## What to do
Write out, from the entries below, exactly the lines that run between the lines holding "left elbow: (160, 201)" and "right elbow: (134, 306)", inclusive, and stop there.
____________________
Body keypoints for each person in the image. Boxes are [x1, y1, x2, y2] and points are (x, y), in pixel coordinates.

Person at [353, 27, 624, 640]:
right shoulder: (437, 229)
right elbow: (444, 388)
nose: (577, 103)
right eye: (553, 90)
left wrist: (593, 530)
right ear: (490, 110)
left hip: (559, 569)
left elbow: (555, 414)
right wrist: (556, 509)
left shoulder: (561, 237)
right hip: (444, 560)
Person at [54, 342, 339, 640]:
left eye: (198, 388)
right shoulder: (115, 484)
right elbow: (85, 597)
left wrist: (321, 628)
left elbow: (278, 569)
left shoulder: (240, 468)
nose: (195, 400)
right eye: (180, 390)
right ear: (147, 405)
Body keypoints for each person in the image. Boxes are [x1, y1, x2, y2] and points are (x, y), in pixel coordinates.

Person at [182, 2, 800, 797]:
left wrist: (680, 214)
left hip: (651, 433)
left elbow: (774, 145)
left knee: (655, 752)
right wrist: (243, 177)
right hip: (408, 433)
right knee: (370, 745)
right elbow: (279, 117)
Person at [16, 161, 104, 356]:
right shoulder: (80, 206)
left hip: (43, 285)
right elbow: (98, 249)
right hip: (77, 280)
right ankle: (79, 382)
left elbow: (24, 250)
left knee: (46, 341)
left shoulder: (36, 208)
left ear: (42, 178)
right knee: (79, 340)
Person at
____________________
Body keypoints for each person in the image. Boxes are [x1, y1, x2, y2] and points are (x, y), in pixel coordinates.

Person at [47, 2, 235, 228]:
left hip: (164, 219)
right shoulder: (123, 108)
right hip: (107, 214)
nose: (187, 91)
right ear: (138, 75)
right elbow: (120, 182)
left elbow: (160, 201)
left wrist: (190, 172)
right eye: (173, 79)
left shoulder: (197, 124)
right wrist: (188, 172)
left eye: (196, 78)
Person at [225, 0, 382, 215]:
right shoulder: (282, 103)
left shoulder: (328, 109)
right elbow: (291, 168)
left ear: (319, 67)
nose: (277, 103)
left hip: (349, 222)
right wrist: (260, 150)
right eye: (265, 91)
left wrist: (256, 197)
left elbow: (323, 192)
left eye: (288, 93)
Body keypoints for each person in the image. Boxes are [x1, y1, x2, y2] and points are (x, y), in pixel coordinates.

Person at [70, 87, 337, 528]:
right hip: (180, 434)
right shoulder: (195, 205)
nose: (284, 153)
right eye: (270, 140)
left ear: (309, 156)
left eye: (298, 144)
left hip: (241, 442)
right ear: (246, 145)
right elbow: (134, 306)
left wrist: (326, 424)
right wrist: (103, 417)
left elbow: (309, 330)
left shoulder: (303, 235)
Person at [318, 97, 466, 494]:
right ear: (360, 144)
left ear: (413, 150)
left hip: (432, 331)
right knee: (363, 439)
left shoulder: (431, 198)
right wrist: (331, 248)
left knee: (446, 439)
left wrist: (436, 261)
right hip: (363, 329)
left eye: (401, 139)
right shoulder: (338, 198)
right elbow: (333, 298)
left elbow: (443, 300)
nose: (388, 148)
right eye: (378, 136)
____________________
## Exercise solution
left elbow: (160, 201)
left wrist: (190, 172)
right eye: (173, 79)
left shoulder: (197, 124)
right wrist: (188, 172)
left eye: (196, 78)
Person at [225, 0, 382, 215]:
right shoulder: (282, 103)
left shoulder: (328, 109)
right elbow: (291, 168)
left ear: (319, 67)
nose: (277, 103)
left hip: (349, 222)
right wrist: (260, 150)
right eye: (265, 91)
left wrist: (256, 197)
left elbow: (323, 192)
left eye: (288, 93)
Body keypoints for each person in the image. Boxes are [x1, y1, x2, y2] and points are (x, y), in pixel coordinates.

Person at [70, 87, 337, 528]:
right hip: (180, 434)
right shoulder: (195, 205)
nose: (284, 153)
right eye: (270, 140)
left ear: (309, 156)
left eye: (298, 144)
left hip: (241, 442)
right ear: (246, 145)
right elbow: (134, 306)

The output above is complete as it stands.